Monthly Archives: July 2019

Operationalize Your World 7.5

Thank you for all the feedback. This particular release took a while as I wanted a longer validation period and more testing by customers. This release is based on vRealize Operations 7.5.

You’ll notice that the dashboards are neater. They are also visually consistent, making learning easier. The idea is all dashboards, and not just vSphere dashboards, can adopt the design philosophy. After all, they all serve the 7 pillars of operations, which are:

  • Availability Management
  • Performance Management
  • Capacity Management
  • Configuration Management
  • Cost Management
  • Compliance Management
  • Inventory Management

This release also brings back SLA as you guys keep asking for it. However, I vrealized you’re happy with a single threshold, as it’s better than nothing and easier for you to operationalize. Your dev/test environment is slower than your mission critical, so this reality will get reflected because they are benchmarked on the same performance standard. So expect to see your cheaper environment shows a lower Performance (%) value.

Let’s tour the dashboards, then we talk about import. 3 dashboards are provided for each object type:

  • Performance
  • Utilization
  • Capacity

Performance shows 1 day and not just the present data, as you need to see the pattern beyond 5 minutes. So the summary table shows all the peak (read: worst) in the last 24 hours. With this, you can simply check it once a day.

VM dashboards

Utilization is shown separately as it impacts Performance and Capacity differently.

The dashboards answer these questions:

  • Are the VMs performing well? If not, which VMs are affected by what problems (CPU, Disk, RAM, Network)?
  • Is the VM performance caused by IaaS not serving it, or by contention within the Guest OS?
  • Are the VMs running high utilization? If yes, which VMs, how high, and what resource (CPU, RAM, Disk, Network)?
  • Are they really high (as that can cause strain in the shared infrastructure!)?
  • Any VMs need to be right-sized? By how much and for which resource? For disk, we need to look inside each partition, not at VM level.

You can also go back to any point in time, and ask the same questions above. This is important as by the time you have the chance to look at the problem, 5 minutes have passed, or the problem no longer happening.

The dashboards sports new counters, giving you deeper insight

  • Guest OS CPU Run Queue
  • Guest OS CPU Context Switch
  • Guest OS Disk Queue Length
  • VM CPU Overlap
  • VM CPU Co-Stop
  • Guest OS RAM Needed (for Capacity use case)
  • Guest OS RAM Free (for Performance use case)
  • Guest OS Page in and Page out

The counters are agentless, hence you need Tools 10.3.5 or higher and the corresponding vSphere that supports it. You need vSphere 6.5 U3 or 6.7 U2 as it includes the new hostd poller.
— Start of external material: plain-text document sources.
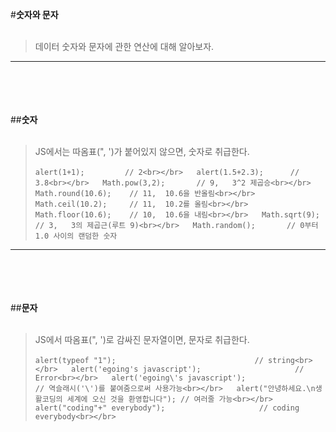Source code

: #**숫자와 문자**
<br></br>
>데이터 숫자와 문자에 관한 연산에 대해 알아보자.

---
<br></br><br></br>
##**숫자**
<br></br>
>JS에서는 따옴표(", ')가 붙어있지 않으면, 숫자로 취급한다.
<br></br>
`alert(1+1);         // 2<br></br>  
alert(1.5+2.3);      // 3.8<br></br>  
Math.pow(3,2);       // 9,   3^2 제곱승<br></br>  
Math.round(10.6);    // 11,  10.6을 반올림<br></br>  
Math.ceil(10.2);     // 11,  10.2를 올림<br></br>  
Math.floor(10.6);    // 10,  10.6을 내림<br></br>  
Math.sqrt(9);        // 3,   3의 제곱근(루트 9)<br></br>  
Math.random();       // 0부터 1.0 사이의 랜덤한 숫자  `

---
<br></br><br></br>
##**문자**
<br></br>
>JS에서 따옴표(", ')로 감싸진 문자열이면, 문자로 취급한다.
<br></br>
`alert(typeof "1");                               // string<br></br>  
alert('egoing's javascript');                     // Error<br></br>  
alert('egoing\'s javascript');                    // 역슬래시('\')를 붙여줌으로써 사용가능<br></br>  
alert("안녕하세요.\n생활코딩의 세계에 오신 것을 환영합니다"); // 여러줄 가능<br></br>  
alert("coding"+" everybody");                     // coding everybody<br></br>  
`
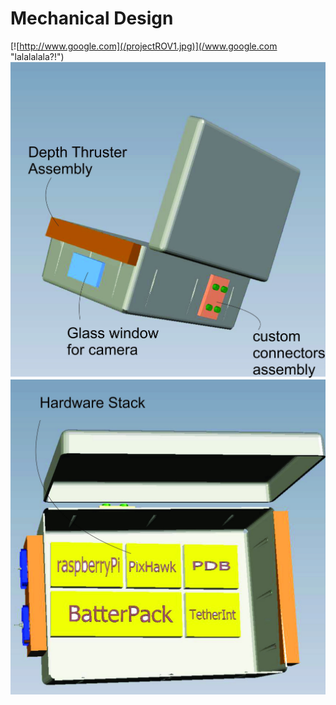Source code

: # Mechanical Design

[![http://www.google.com](/projectROV1.jpg)](/www.google.com "lalalalala?!")![gras](/projectROV2.jpg)![](/projectROV3.jpg)

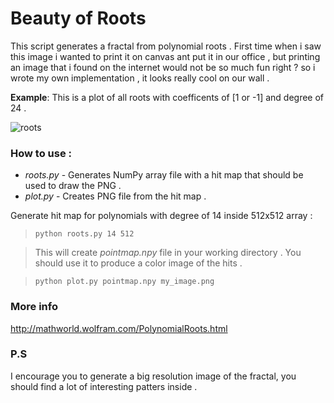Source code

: Beauty of Roots
===============

This script generates a fractal from polynomial roots . First time when i saw this image i wanted to print it on canvas ant put it in our office , but printing an image that i found on the internet would not be so much fun right ? so i wrote my own implementation , it looks really cool on our wall . 

__Example__: This is a plot of all roots with coefficents of [1 or -1] and degree of 24 .

![roots](http://alexander-0x80.github.io/data/roots.png)

### How to use :
* _roots.py_ - Generates NumPy array file with a hit map that should be used to draw the PNG .
* _plot.py_ - Creates PNG file from the hit map .

Generate hit map for polynomials with degree of 14 inside 512x512 array : 
>`python roots.py 14 512`

>This will create _pointmap.npy_ file in your working directory . You should use it to produce a color image of the hits .

> `python plot.py pointmap.npy my_image.png`

### More info 
http://mathworld.wolfram.com/PolynomialRoots.html

### P.S 
I encourage you to generate a big resolution image of the fractal, you should find a lot of interesting patters inside . 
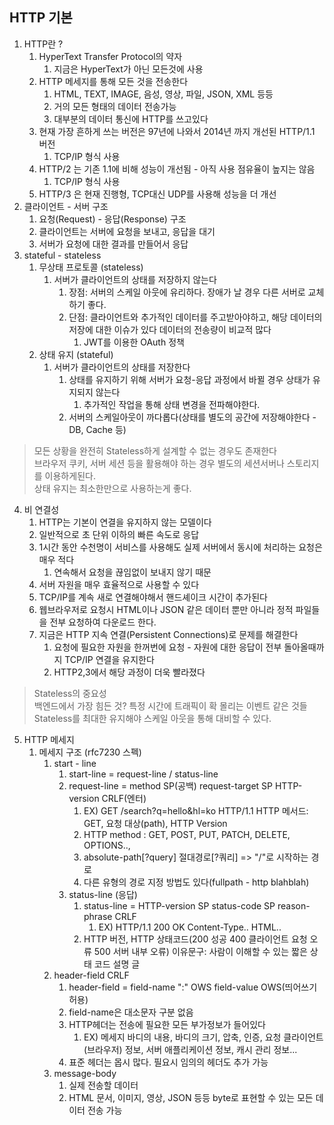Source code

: ## HTTP 기본
1. HTTP란 ?
   1. HyperText Transfer Protocol의 약자
      1. 지금은 HyperText가 아닌 모든것에 사용
   2. HTTP 메세지를 통해 모든 것을 전송한다
      1. HTML, TEXT, IMAGE, 음성, 영상, 파일, JSON, XML 등등
      2. 거의 모든 형태의 데이터 전송가능
      3. 대부분의 데이터 통신에 HTTP를 쓰고있다
   3. 현재 가장 흔하게 쓰는 버전은 97년에 나와서 2014년 까지 개선된 HTTP/1.1 버전
      1. TCP/IP 형식 사용
   4. HTTP/2 는 기존 1.1에 비해 성능이 개선됨 - 아직 사용 점유율이 높지는 않음
      1. TCP/IP 형식 사용
   5. HTTP/3 은 현재 진행형, TCP대신 UDP를 사용해 성능을 더 개선
2. 클라이언트 - 서버 구조
   1. 요청(Request) - 응답(Response) 구조
   2. 클라이언트는 서버에 요청을 보내고, 응답을 대기
   3. 서버가 요청에 대한 결과를 만들어서 응답
3. stateful - stateless
   1. 무상태 프로토콜 (stateless)
      1. 서버가 클라이언트의 상태를 저장하지 않는다
         1. 장점: 서버의 스케일 아웃에 유리하다. 장애가 날 경우 다른 서버로 교체하기 좋다.
         2. 단점: 클라이언트와 추가적인 데이터를 주고받아야하고, 해당 데이터의 저장에 대한 이슈가 있다
         데이터의 전송량이 비교적 많다
            1. JWT를 이용한 OAuth 정책
   2. 상태 유지 (stateful)
      1. 서버가 클라이언트의 상태를 저장한다
         1. 상태를 유지하기 위해 서버가 요청-응답 과정에서 바뀔 경우 상태가 유지되지 않는다
            1. 추가적인 작업을 통해 상태 변경을 전파해야한다.
         2. 서버의 스케일아웃이 까다롭다(상태를 별도의 공간에 저장해야한다 -DB, Cache 등)
> 모든 상황을 완전히 Stateless하게 설계할 수 없는 경우도 존재한다   
> 브라우저 쿠키, 서버 세션 등을 활용해야 하는 경우 별도의 세션서버나 스토리지를 이용하게된다.   
> 상태 유지는 최소한만으로 사용하는게 좋다.   
4. 비 연결성
   1. HTTP는 기본이 연결을 유지하지 않는 모델이다
   2. 일반적으로 초 단위 이하의 빠른 속도로 응답
   3. 1시간 동안 수천명이 서비스를 사용해도 실제 서버에서 동시에 처리하는 요청은 매우 적다
      1. 연속해서 요청을 끊임없이 보내지 않기 때문
   4. 서버 자원을 매우 효율적으로 사용할 수 있다
   5. TCP/IP를 계속 새로 연결해야해서 핸드셰이크 시간이 추가된다
   6. 웹브라우저로 요청시 HTML이나 JSON 같은 데이터 뿐만 아니라 정적 파일들을 전부 요청하여 다운로드 한다.
   7. 지금은 HTTP 지속 연결(Persistent Connections)로 문제를 해결한다
      1. 요청에 필요한 자원을 한꺼번에 요청 - 자원에 대한 응답이 전부 돌아올때까지 TCP/IP 연결을 유지한다
      2. HTTP2,3에서 해당 과정이 더욱 빨라졌다
> Stateless의 중요성   
> 백엔드에서 가장 힘든 것? 특정 시간에 트래픽이 확 몰리는 이벤트 같은 것들   
> Stateless를 최대한 유지해야 스케일 아웃을 통해 대비할 수 있다.
5. HTTP 메세지
   1. 메세지 구조 (rfc7230 스펙)
      1. start - line
         1. start-line = request-line / status-line
         2. request-line = method SP(공백) request-target SP HTTP-version CRLF(엔터)
            1. EX) GET /search?q=hello&hl=ko HTTP/1.1 
            HTTP 메서드: GET, 요청 대상(path), HTTP Version
            2. HTTP method : GET, POST, PUT, PATCH, DELETE, OPTIONS..,
            3. absolute-path[?query] 절대경로[?쿼리] => "/"로 시작하는 경로
            4. 다른 유형의 경로 지정 방법도 있다(fullpath - http blahblah)
         3. status-line (응답)
            1. status-line = HTTP-version SP status-code SP reason-phrase CRLF
               1. EX) HTTP/1.1 200 OK
                  Content-Type..
                  HTML..
            2. HTTP 버전, HTTP 상태코드(200 성공 400 클라이언트 요청 오류 500 서버 내부 오류)
            이유문구: 사람이 이해할 수 있는 짧은 상태 코드 설명 글
      2. header-field CRLF
         1. header-field = field-name ":" OWS field-value OWS(띄어쓰기 허용)
         2. field-name은 대소문자 구분 없음
         3. HTTP헤더는 전송에 필요한 모든 부가정보가 들어있다
            1. EX) 메세지 바디의 내용, 바디의 크기, 압축, 인증, 요청 클라이언트(브라우저) 정보,
            서버 애플리케이션 정보, 캐시 관리 정보...
         4. 표준 헤더는 몹시 많다. 필요시 임의의 헤더도 추가 가능
      3. message-body
         1. 실제 전송할 데이터
         2. HTML 문서, 이미지, 영상, JSON 등등 byte로 표현할 수 있는 모든 데이터 전송 가능
   
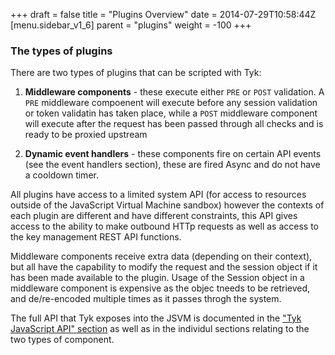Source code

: +++
draft = false
title = "Plugins Overview"
date = 2014-07-29T10:58:44Z
[menu.sidebar_v1_6]
    parent = "plugins"
    weight = -100
+++

### The types of plugins

There are two types of plugins that can be scripted with Tyk:

1.  **Middleware components** - these execute either `PRE` or `POST` validation. A `PRE` middleware compoenent will execute before any session validation or token validatin has taken place, while a `POST` middleware component will execute after the request has been passed through all checks and is ready to be proxied upstream

2. **Dynamic event handlers** - these components fire on certain API events (see the event handlers section), these are fired Async and do not have a cooldown timer.

All plugins have access to a limited system API (for access to resources outside of the JavaScript Virtual Machine sandbox) however the contexts of each
plugin are different and have different constraints, this API gives access to the ability to make outbound HTTp requests as well as access to the key management REST API functions.

Middleware components receive extra data (depending on their context), but all have the capability to modify the request and the session object if it 
has been made available to the plugin. Usage of the Session object in a middleware component is expensive as the objec tneeds to be retrieved, and de/re-encoded multiple times as it passes throgh the system.

The full API that Tyk exposes into the JSVM is documented in the ["Tyk JavaScript API" section](plugins/jsvm-api) as well as in the individul sections relating to the two types of component.

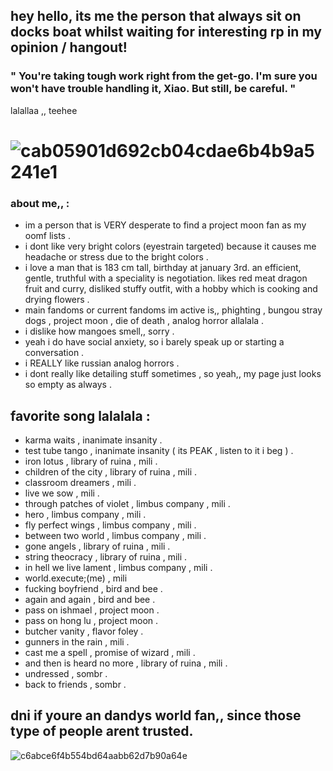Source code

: ## hey hello, its me the person that always sit on docks boat whilst waiting for interesting rp in my opinion / hangout!
### " You're taking tough work right from the get-go. I'm sure you won't have trouble handling it, Xiao. But still, be careful. "
lalallaa ,, teehee
# ![cab05901d692cb04cdae6b4b9a5241e1](https://github.com/user-attachments/assets/05481b54-2695-4e27-946b-0233a7dace25)
### about me,, :
- im a person that is VERY desperate to find a project moon fan as my oomf lists .
- i dont like very bright colors (eyestrain targeted) because it causes me headache or stress due to the bright colors .
- i love a man that is 183 cm tall, birthday at january 3rd. an efficient, gentle, truthful with a speciality is negotiation. likes red meat dragon fruit and curry, disliked stuffy outfit, with a hobby which is cooking and drying flowers .
- main fandoms or current fandoms im active is,, phighting , bungou stray dogs , project moon , die of death , analog horror allalala .
- i dislike how mangoes smell,, sorry .
- yeah i do have social anxiety, so i barely speak up or starting a conversation .
- i REALLY like russian analog horrors .
- i dont really like detailing stuff sometimes , so yeah,, my page just looks so empty as always .

## favorite song lalalala :
   - karma waits , inanimate insanity .
   - test tube tango , inanimate insanity ( its PEAK , listen to it i beg ) .
   - iron lotus , library of ruina , mili .
   - children of the city , library of ruina , mili .
   - classroom dreamers , mili .
   - live we sow , mili .
   - through patches of violet , limbus company , mili .
   - hero , limbus company , mili .
   - fly perfect wings , limbus company , mili .
   - between two world , limbus company , mili .
   - gone angels , library of ruina , mili .
   - string theocracy , library of ruina , mili .
   - in hell we live lament , limbus company , mili .
   - world.execute;(me) , mili
   - fucking boyfriend , bird and bee .
   - again and again , bird and bee .
   - pass on ishmael , project moon .
   - pass on hong lu , project moon .
   - butcher vanity , flavor foley .
   - gunners in the rain , mili .
   - cast me a spell , promise of wizard , mili .
   - and then is heard no more , library of ruina , mili .
   - undressed , sombr .
   - back to friends , sombr .
## dni if youre an dandys world fan,, since those type of people arent trusted.
![c6abce6f4b554bd64aabb62d7b90a64e](https://github.com/user-attachments/assets/1a2d5908-75b3-49a6-92bd-80a066bcd574)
VMs Performance: Can you guess why there is no utilization counter here?

Cluster Dashboards

You’ll notice the dashboards are similar

  • Just like VM, the same 3 dashboards are provided: performance, capacity, utilization
  • They sport a consistent look

The questions being answered are also similar

  • Are the clusters performing well? If not, which clusters are struggling to deliver what services (CPU, Disk, RAM, Network)? Is it because the cluster is running high utilization?
  • Do we have enough capacity? If not, which cluster are running on what component? What’s the Time Remaining? VM Remaining?
  • Any VMs need to be right-sized? By how much and for which resource? For disk, we need to look inside each partition, not at VM level.

ESXi Dashboards

The ESXi dashboards complement the cluster dashboards by providing the host level details. Unbalance can happens in large or stretched cluster.

Datastore & Datastore Clusters

There are 2 sets, 1 for datastore and 1 for datastore clusters. For the table, we are showing worst (peak) and not 99th percentile as the data is already the average of all the VMs.

Multi-Tier Application

I’ve update this battle tested dashboard. It now sports more metrics and are color coded.

Summary Pages

Operationalize Your World customizes the object summary pages. It has performance, utilization and capacity. If you add configuration, share with me!

Imports

Download the deck to familiarize yourself.

  • Download the file and unzip only once.
  • Import the super metrics.
  • Go to you Default Policy, and enable them. Do not enable them on All Objects, as you end up having super metrics for every single types of objects.
  • Import the views. Choose overwrite existing.
  • Import the dashboards. Choose overwrite existing.
  • Import the Summary Pages. Do not change your default pages yet

Take a coffee break! Let the super metrics be calculated. To validate if they are calculated, go to  Performance: Clusters dashboard. If the dashboards are filled with data, then it’s time change your default Summary Page.

To do it, follow these screenshots

Future Enhancements

VM Availability. Need to think as it should only apply to production VMs.